Functional magnetic resonance imaging (fMRI) is one of our most essential tools for the non-invasive study of human cognition. Hence one leading research focus in the field of fMRI is how to optimize power and reliability of data. This drive emerged from long-standing concerns that not only brain imaging but also the biosciences and psychology in general suffers from Type I error rate inflation (i.e. false positives) in a large number of studies. Some researchers argue strongly for larger samples of participants to ensure test–retest reliability at the group level. However, a more urgent societal objective should be to elevate fMRI as tool for revealing consistent neuronal markers at the individual level. For example, fMRI use in presurgical mapping or for lie detection is only legitimate when done in individual subjects. Brain decoding technologies are tools that enable the reading out of our decisions, perceptions or emotions, and have profound neuroethical implications across legal, neuromarketing, and technological domains.

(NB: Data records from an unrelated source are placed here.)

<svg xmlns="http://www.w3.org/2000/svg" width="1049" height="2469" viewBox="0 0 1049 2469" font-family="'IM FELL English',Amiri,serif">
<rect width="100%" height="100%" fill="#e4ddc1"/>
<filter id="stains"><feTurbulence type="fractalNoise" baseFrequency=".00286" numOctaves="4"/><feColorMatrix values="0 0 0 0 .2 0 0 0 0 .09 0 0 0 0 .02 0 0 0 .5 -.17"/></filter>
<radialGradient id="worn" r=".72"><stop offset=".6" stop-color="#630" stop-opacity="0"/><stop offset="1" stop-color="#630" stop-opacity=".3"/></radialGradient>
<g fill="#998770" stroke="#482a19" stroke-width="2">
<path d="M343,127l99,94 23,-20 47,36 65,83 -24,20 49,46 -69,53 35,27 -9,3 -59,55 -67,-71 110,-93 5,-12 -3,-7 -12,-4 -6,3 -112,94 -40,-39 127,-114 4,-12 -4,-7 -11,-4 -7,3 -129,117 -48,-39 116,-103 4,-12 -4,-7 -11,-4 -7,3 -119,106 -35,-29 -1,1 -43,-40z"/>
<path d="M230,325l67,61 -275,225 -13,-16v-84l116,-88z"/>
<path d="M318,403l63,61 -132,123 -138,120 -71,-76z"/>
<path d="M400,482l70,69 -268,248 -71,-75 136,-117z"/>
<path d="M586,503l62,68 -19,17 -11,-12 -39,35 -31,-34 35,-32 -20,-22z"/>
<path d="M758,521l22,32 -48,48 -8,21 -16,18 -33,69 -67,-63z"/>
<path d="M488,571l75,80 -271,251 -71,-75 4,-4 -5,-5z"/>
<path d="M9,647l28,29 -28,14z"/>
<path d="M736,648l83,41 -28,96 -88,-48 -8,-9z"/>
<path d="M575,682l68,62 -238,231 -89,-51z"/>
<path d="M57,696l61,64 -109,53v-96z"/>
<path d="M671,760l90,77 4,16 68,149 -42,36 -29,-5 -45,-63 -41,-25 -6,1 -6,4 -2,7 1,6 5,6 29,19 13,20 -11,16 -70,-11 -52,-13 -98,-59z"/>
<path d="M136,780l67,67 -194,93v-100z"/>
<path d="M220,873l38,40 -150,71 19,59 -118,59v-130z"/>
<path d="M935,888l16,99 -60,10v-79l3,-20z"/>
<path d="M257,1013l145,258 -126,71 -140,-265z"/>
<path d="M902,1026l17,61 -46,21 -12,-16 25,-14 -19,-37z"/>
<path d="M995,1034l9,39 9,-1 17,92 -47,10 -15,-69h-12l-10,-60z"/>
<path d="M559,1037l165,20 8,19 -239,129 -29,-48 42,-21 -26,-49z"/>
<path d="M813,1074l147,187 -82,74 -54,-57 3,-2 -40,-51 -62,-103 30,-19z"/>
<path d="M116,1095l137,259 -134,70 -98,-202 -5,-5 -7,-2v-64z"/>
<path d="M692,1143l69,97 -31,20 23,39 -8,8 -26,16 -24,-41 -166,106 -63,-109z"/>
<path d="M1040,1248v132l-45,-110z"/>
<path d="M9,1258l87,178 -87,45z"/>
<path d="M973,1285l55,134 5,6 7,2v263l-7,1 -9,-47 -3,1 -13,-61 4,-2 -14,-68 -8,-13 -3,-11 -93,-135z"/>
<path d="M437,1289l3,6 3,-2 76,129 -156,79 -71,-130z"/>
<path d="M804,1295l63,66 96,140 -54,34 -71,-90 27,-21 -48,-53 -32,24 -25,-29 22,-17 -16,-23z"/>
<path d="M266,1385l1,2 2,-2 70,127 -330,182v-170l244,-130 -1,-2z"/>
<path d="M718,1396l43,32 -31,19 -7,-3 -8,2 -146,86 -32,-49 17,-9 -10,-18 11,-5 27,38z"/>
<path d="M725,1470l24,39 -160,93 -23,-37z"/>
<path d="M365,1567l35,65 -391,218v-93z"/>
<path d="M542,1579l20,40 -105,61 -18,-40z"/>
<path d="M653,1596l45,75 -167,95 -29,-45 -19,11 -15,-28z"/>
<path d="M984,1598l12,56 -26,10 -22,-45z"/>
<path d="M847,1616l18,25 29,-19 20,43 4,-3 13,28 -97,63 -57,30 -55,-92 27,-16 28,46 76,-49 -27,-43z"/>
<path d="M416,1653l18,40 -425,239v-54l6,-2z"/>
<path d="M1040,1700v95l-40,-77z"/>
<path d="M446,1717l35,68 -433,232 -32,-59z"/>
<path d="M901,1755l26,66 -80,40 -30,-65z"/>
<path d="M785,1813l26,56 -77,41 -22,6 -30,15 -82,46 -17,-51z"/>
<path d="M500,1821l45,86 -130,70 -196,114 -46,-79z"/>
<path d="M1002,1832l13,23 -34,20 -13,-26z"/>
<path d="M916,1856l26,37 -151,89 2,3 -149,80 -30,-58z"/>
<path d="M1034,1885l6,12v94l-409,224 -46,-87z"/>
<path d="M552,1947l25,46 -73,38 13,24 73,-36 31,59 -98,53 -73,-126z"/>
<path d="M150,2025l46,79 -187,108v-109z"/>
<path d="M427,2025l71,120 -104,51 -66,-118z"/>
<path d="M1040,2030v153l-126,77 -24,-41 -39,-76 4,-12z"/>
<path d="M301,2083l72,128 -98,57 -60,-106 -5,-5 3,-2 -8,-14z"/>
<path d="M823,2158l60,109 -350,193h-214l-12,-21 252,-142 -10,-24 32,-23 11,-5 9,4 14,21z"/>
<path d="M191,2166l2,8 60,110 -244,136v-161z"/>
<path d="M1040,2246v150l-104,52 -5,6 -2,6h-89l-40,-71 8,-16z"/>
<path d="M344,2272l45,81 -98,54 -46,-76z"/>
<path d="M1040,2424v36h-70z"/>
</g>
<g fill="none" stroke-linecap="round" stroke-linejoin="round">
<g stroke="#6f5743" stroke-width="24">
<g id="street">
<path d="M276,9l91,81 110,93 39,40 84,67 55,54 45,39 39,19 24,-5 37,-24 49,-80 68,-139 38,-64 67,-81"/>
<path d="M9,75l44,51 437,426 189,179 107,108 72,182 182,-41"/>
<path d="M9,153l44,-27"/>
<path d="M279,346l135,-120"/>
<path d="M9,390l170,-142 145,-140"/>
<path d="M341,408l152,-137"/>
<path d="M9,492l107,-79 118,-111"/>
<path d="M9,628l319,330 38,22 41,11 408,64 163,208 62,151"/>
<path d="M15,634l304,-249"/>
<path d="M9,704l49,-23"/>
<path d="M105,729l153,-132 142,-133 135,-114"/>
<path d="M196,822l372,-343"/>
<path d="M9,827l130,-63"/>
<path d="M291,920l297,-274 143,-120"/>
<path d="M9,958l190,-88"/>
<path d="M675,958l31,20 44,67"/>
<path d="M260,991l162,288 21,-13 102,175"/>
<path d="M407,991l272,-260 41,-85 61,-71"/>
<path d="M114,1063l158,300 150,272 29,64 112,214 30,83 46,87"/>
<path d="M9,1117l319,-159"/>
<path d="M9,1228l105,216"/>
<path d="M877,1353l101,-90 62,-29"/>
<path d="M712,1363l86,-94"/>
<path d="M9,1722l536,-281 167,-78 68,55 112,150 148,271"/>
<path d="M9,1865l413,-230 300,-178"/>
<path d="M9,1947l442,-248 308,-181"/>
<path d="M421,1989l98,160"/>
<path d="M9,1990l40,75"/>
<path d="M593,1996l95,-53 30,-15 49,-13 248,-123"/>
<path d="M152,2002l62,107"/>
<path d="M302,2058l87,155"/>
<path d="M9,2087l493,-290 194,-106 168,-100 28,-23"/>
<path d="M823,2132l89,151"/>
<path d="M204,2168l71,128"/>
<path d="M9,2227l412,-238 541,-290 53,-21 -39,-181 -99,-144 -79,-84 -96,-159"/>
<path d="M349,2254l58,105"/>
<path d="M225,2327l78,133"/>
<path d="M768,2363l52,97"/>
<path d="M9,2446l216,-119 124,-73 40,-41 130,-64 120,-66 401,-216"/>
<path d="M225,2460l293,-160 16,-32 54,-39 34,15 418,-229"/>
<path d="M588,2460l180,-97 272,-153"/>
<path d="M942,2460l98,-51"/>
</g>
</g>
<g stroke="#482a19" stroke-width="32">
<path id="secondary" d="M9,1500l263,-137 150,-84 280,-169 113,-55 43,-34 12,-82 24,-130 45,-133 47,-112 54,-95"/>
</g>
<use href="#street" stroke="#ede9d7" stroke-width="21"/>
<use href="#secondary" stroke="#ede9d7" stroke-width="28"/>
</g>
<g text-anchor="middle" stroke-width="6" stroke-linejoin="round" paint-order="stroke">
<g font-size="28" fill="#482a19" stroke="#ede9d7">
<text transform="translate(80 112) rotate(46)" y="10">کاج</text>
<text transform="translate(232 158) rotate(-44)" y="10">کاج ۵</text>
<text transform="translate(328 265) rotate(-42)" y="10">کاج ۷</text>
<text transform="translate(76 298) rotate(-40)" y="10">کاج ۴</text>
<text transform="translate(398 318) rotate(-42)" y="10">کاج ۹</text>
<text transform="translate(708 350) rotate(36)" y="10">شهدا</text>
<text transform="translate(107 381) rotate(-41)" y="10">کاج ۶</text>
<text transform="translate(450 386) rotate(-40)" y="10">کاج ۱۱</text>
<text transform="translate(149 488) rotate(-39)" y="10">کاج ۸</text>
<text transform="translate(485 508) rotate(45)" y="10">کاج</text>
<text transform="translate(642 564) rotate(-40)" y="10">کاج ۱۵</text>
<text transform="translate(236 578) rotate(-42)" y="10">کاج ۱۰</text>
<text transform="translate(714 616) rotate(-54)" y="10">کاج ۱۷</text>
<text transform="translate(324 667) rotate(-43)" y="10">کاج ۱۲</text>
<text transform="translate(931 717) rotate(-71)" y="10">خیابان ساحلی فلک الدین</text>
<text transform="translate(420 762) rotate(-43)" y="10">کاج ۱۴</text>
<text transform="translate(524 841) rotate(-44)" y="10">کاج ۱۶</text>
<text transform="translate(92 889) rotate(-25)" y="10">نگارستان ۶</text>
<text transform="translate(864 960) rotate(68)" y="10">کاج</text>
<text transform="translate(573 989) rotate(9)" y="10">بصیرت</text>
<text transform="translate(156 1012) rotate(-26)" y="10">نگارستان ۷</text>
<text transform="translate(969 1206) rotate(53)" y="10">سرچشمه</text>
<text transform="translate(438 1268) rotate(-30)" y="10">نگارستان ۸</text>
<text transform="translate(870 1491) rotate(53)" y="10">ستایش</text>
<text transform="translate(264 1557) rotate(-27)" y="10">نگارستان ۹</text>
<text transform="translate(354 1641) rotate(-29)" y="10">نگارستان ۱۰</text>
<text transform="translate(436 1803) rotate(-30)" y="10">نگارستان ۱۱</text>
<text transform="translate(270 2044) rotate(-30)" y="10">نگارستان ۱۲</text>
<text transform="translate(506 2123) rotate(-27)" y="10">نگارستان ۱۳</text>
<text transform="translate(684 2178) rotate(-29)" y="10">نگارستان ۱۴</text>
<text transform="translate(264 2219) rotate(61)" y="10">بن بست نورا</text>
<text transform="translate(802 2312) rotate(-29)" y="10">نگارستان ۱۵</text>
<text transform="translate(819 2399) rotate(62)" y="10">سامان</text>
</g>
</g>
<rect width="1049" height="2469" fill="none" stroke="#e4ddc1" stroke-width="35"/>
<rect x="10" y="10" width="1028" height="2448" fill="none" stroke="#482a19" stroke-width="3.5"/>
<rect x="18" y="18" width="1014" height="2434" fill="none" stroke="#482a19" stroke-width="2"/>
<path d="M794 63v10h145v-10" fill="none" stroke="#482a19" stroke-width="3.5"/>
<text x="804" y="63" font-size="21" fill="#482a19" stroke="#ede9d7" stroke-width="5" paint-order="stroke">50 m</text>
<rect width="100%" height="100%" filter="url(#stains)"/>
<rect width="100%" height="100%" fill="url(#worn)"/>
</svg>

How far can fMRI go in reading our minds? Are there reliable brain markers predictive of criminality or deception, for use in forensic psychiatry? Can we achieve robust predictors of social traits? In this panel discussion, we examine single subject uses of fMRI, and associated legal and ethical implications.

The speakers are Prof Barbara Sahakian, Prof Jack Gallant, Prof John-Dylan Haynes & Prof Hank Greely.

Professor Barbara Sahakian, University of Cambridge

Author of Sex, Lies, and Brain Scans: How fMRI Reveals What Really Goes on in our Minds (Barbara J. Sahakian & Julia Gottwald. Oxford University Press: 2017), Barbara is a clinical neuropsychologist who in this book addresses the use of neuroimaging to read our minds, including the ethical implications.

Prof Jack Gallant, UC Berkeley

Jack has pioneered brain imaging experiments in computational systems neuroscience, including the reconstruction of our visual experiences.

Prof John-Dylan Haynes, Bernstein Center for Computational Neuroscience Berlin

John-Dylan’s research focus includes brain reading in perceptual decision-making, intention and free will. He has shown that unconscious brain activity patterns predict our decisions.

Prof Hank Greely, Stanford (speaker/chair)

Hank is an expert in ethical, legal, and social consequences of new biomedical technologies in neuroscience. Hank is interested in how tools to measure our thoughts and decisions could fundamentally change legal systems, for example, how fMRI could be used for lie detection.